## REQUIRED ACTION
Please list every paragraph number the patent examination passage cites, in the order they first appear.

## GIVEN PASSAGE
As to claim 2, Banerjee teaches a kernel mode driver (e.g., “kernel driver 103”, FIG. 1) to allocate queues  of the plurality of hardware queues to applications (e.g., para 30, “ the kernel driver 103 to prepare the commands for execution on the graphics processor resource 112. As an example, the kernel driver 103 may perform memory allocation and scheduling of the commands to be sent to the graphics processor resource 112”). 

As to claim 3, Banerjee teaches further  wherein: the kernel mode driver is to indicate that the command buffers stored in the at least two queues are from the same application (e.g., see FIG. 1, “application 101”, para 20,“various command queues submitted by a single application” and “ each command queue for an executing application “ in para 51)  . However, Banerjee does not teach a group identifier   received from the first application. Yash teaches the kernel mode driver is to indicate that the command buffers stored in the at least two queues  (e.g., “Multiple Command Queue mapping “) are from the same application via a group identifier  (e.g., “NDRange 0”, FIG. 3) received from the first application (e.g., see FIG. 3,  right column of page 169, “A. Workgroup Scheduling Mechanism for Multiple Command Queue mapping on different Sub-Devices”,  “uses lists to track the workgroups of the NDRanges mapped to that sub-device.”, “1. Available CU List”, “2. Pending Workgroup(WG) List”, “3. Usable CU List”). Thus, it would have been obvious to one of ordinary skill in the art before the effective filing date of the claimed invention to modify the method of , Banerjee  by adopting the teachings of Yash  in order  “to support concurrent execution and provide flexible mapping of compute kernels to the GPU “ (Yash, Abstract).


As to claim 4, Banerjee teaches wherein: the kernel mode driver is to modify allocation of the  plurality of hardware queues in response to a modification request  (e.g., para 82, “ reallocate the graphics hardware resources based on the modified priorities” and “The adjusted priority may be used by hardware resource arbitration circuit 510 in future allocation cycles to reallocate graphics hardware resources 505” in para 65)

(Stored entries)
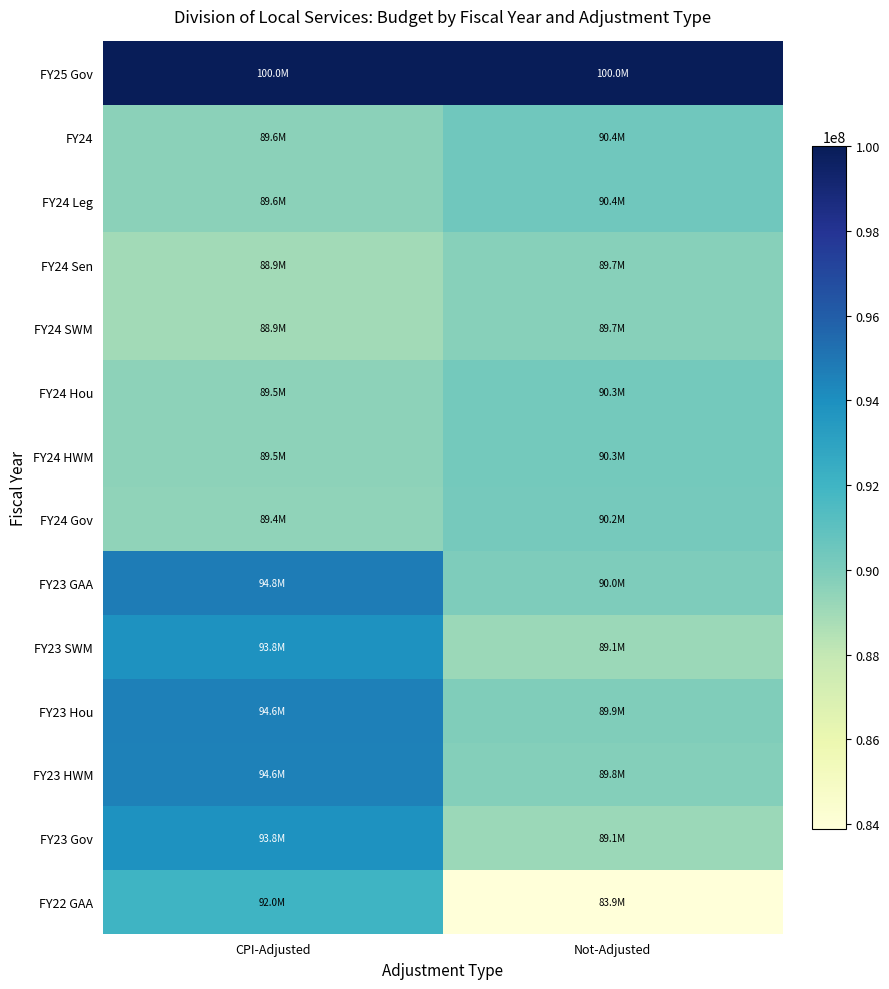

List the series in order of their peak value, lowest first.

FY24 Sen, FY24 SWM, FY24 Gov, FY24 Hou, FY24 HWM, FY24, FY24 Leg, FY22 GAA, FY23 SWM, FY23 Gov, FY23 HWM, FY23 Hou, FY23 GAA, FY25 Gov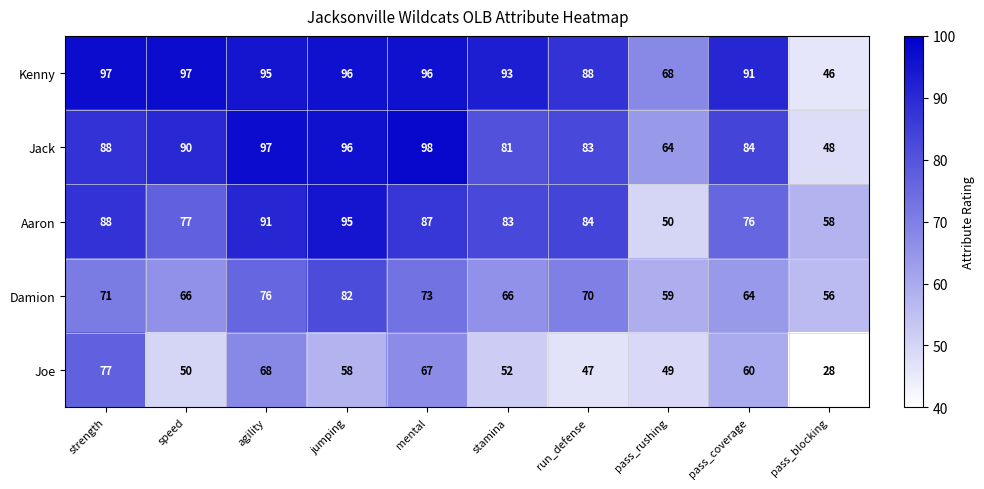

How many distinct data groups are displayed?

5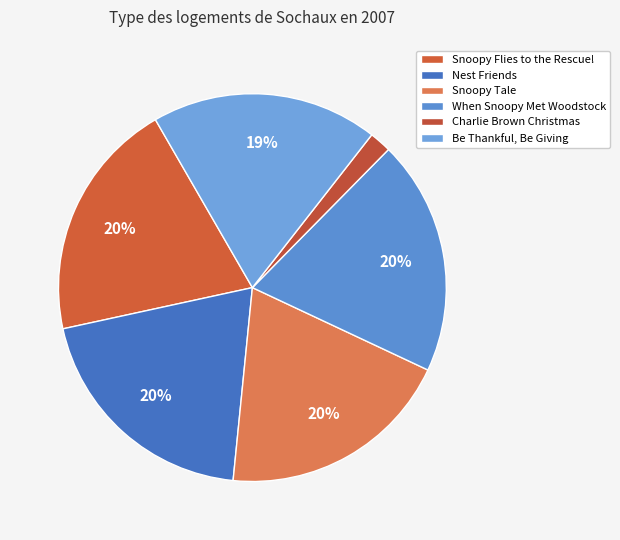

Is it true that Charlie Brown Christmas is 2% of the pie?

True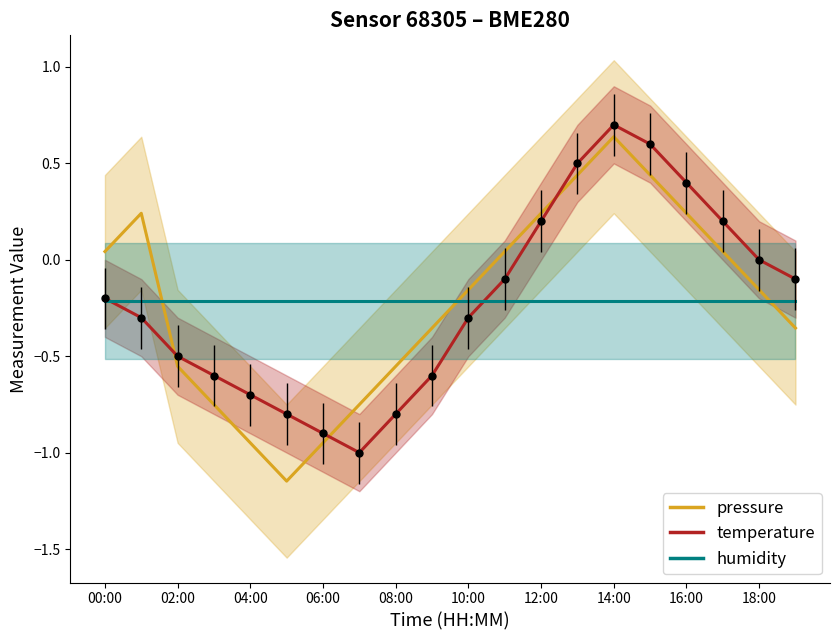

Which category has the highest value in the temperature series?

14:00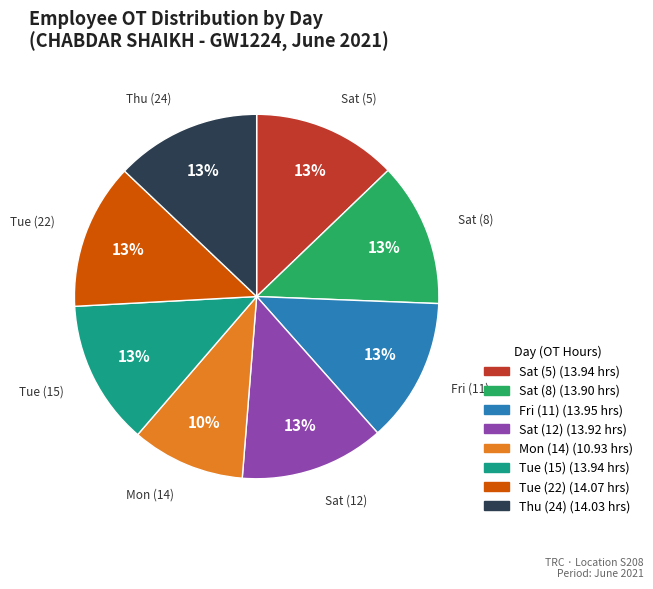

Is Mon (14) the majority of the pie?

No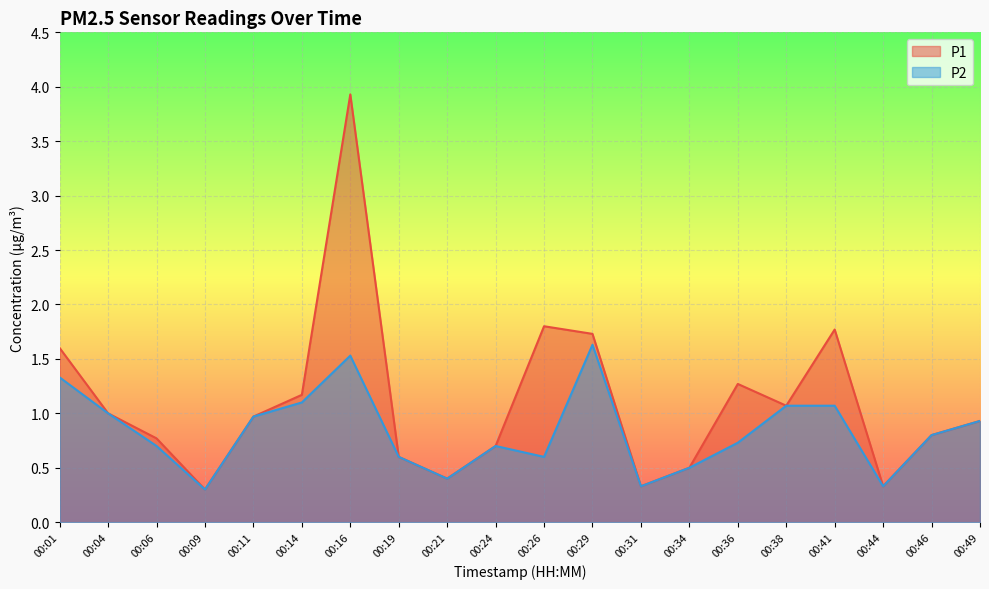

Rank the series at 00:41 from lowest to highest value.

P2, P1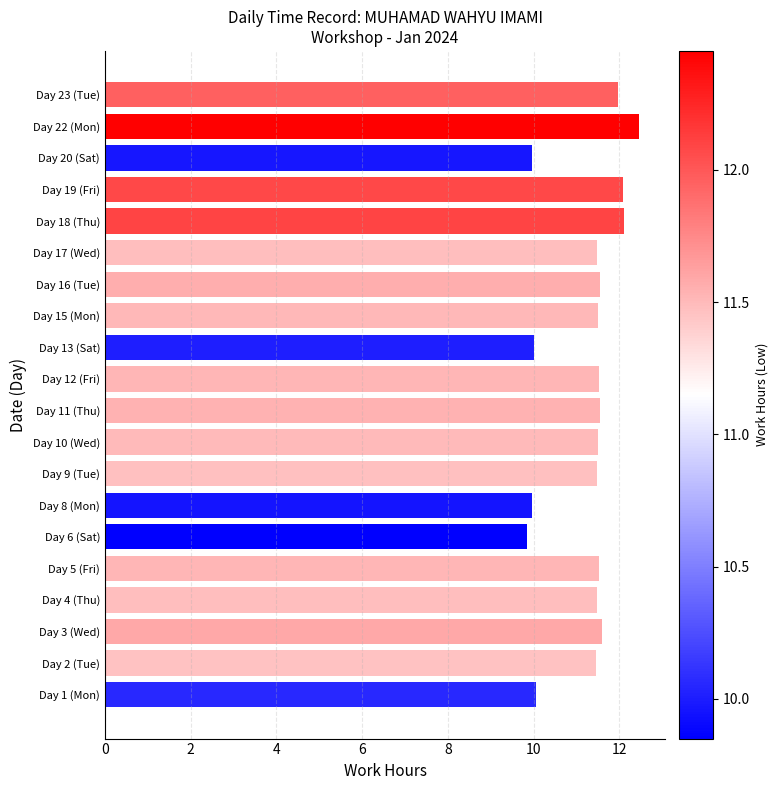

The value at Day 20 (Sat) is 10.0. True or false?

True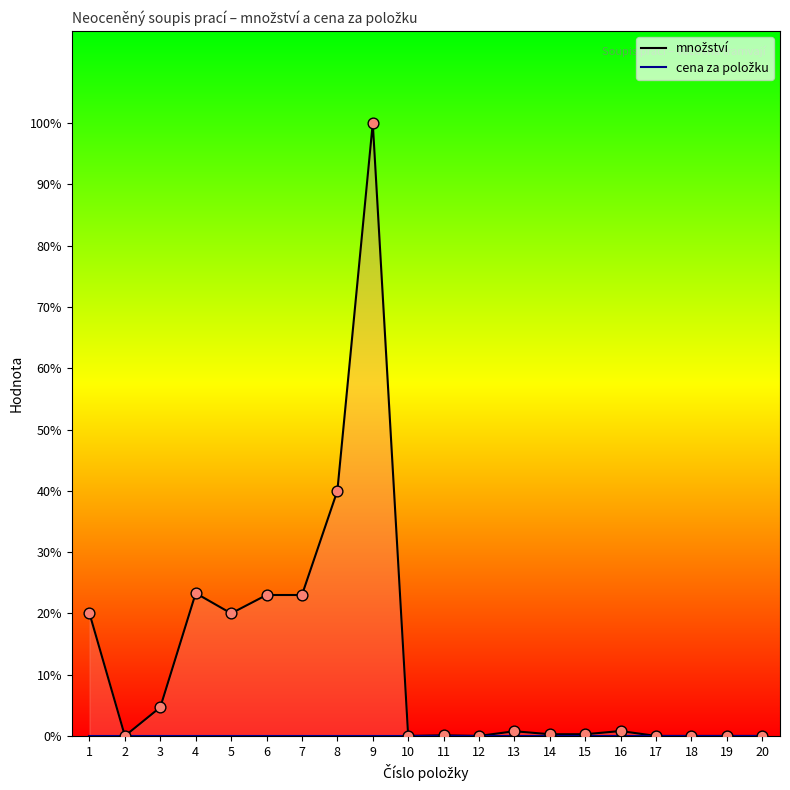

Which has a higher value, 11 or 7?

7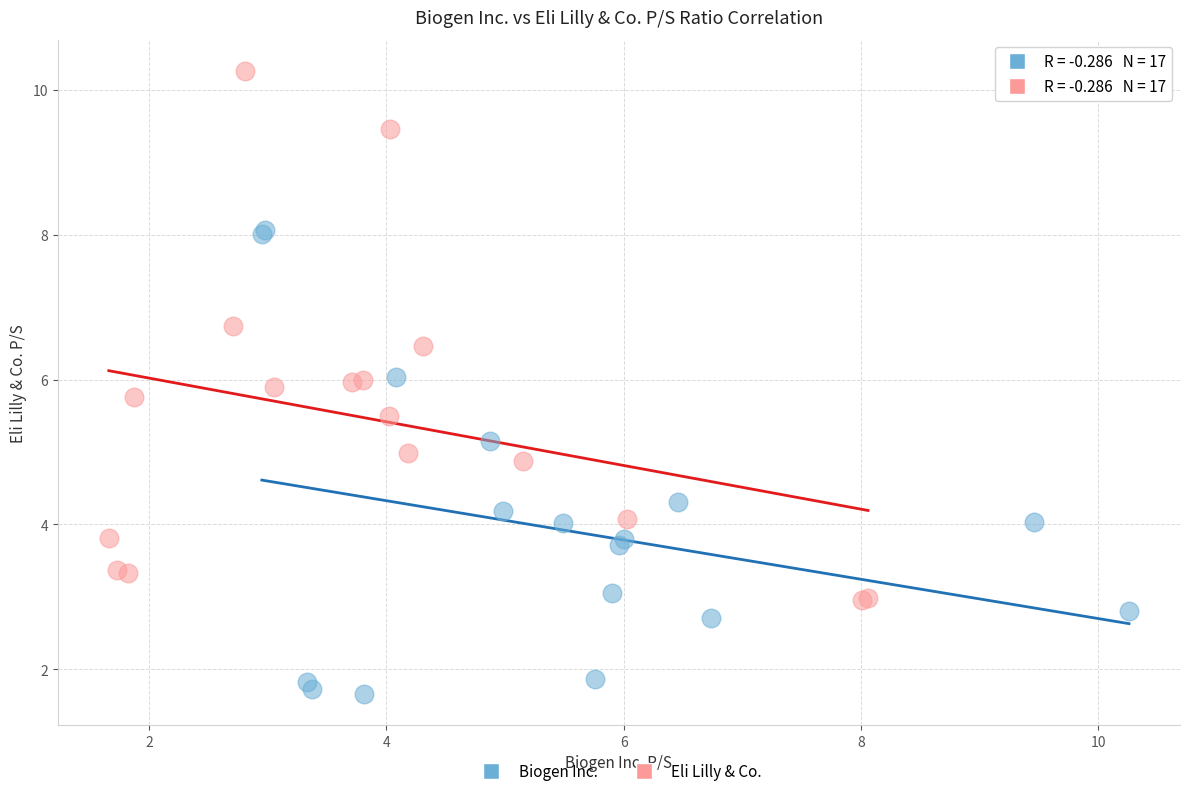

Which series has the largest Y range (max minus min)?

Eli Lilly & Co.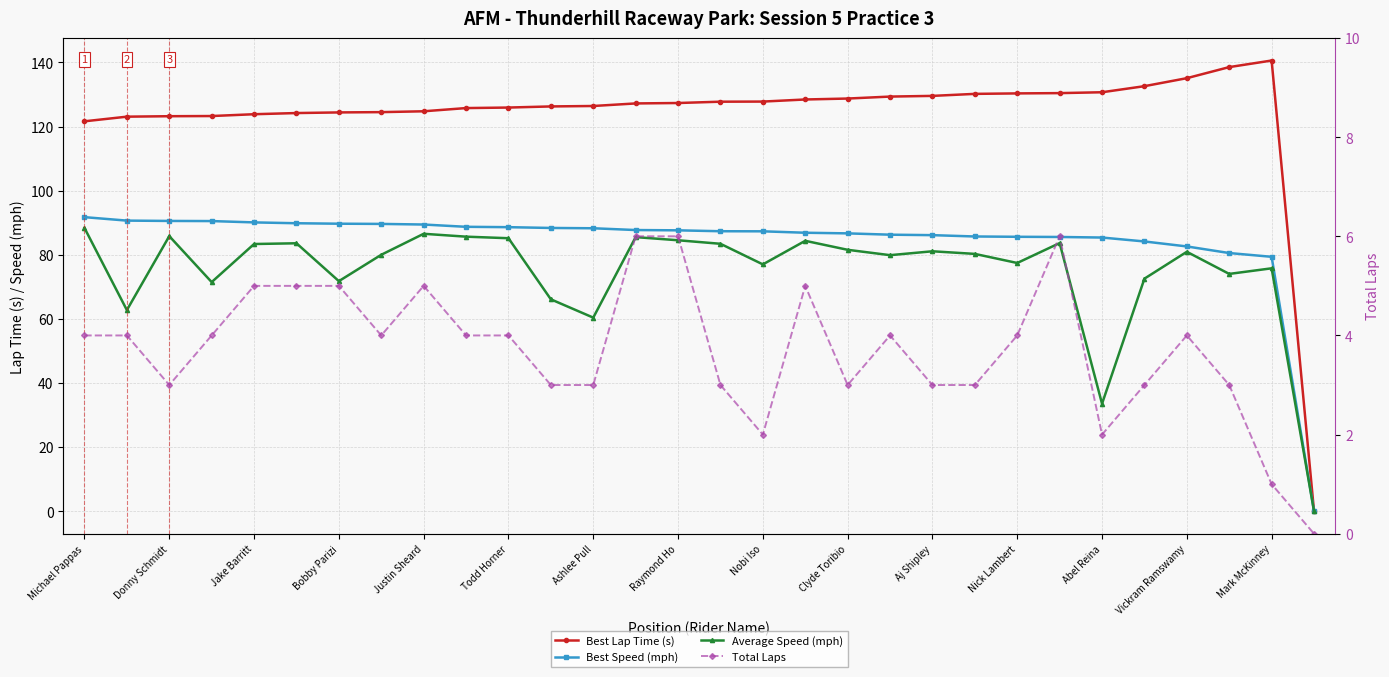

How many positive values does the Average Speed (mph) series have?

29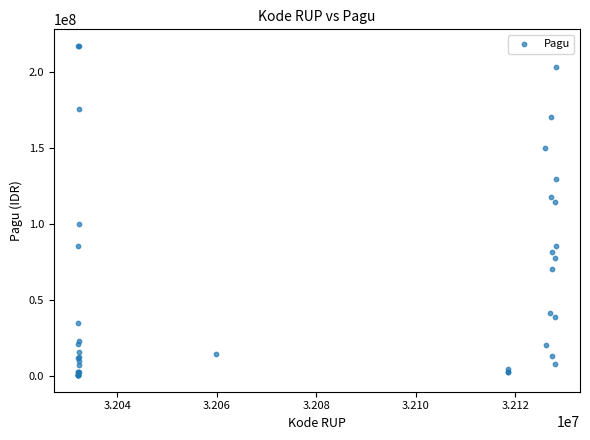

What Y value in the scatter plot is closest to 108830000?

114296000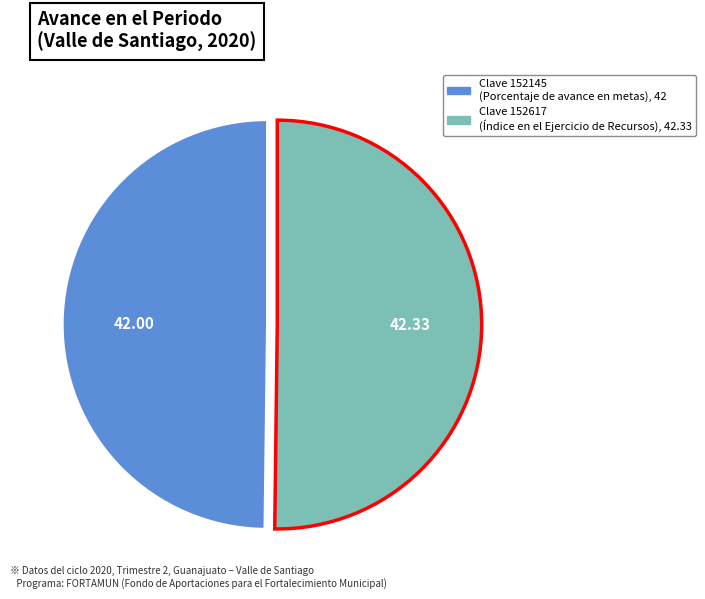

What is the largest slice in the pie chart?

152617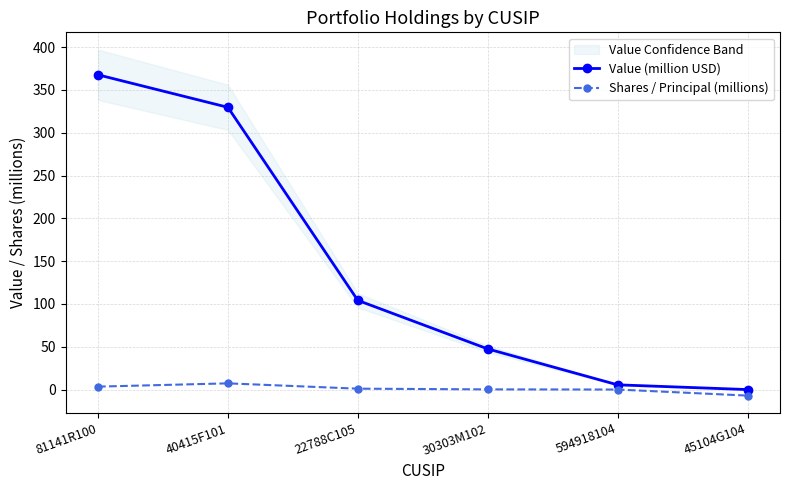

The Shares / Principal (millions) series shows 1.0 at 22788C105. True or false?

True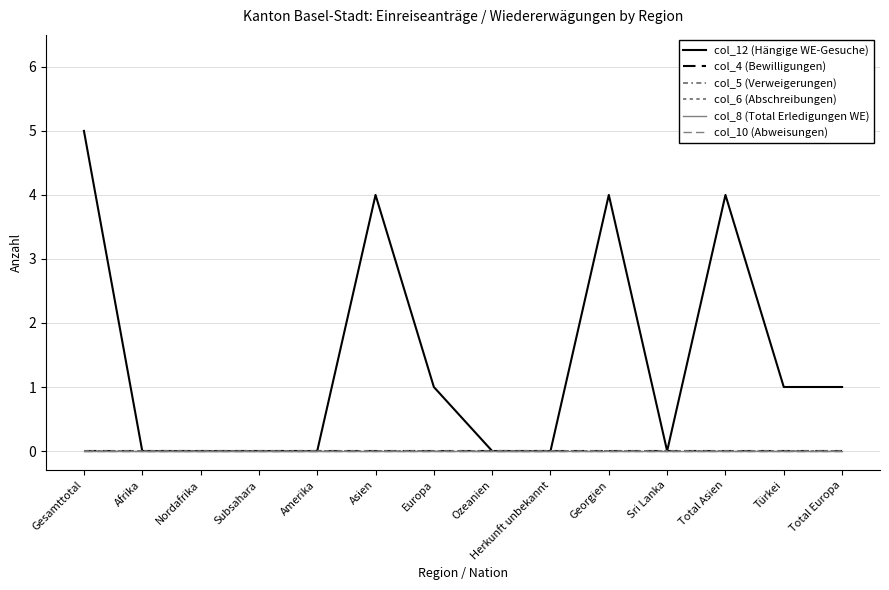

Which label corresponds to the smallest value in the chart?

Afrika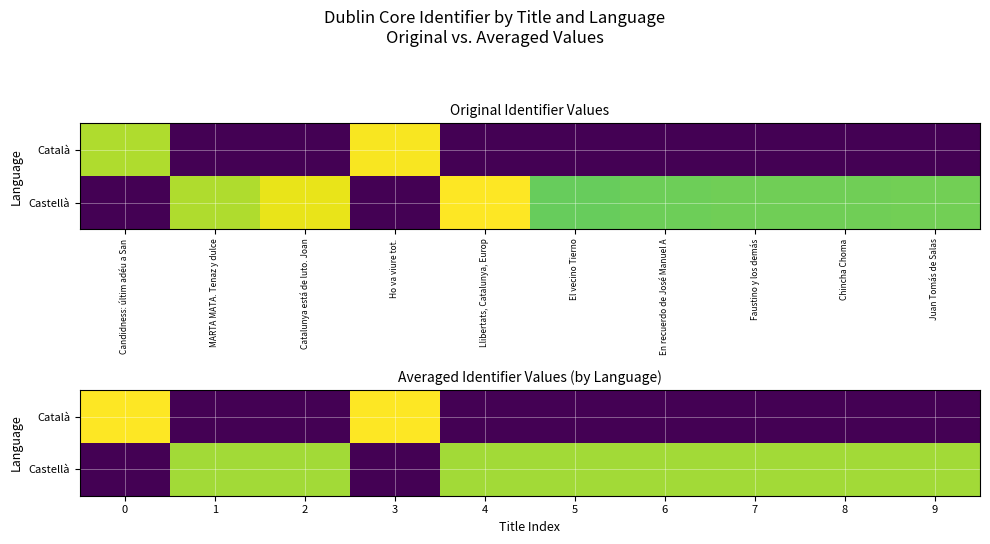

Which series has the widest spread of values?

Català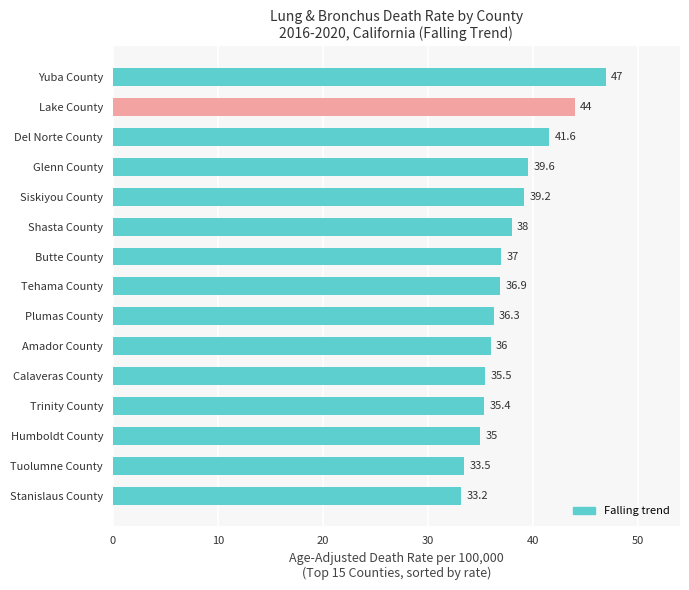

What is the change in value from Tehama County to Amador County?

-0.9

## ANSWER TO THE EXERCISE
30, 20, 51, 82, 65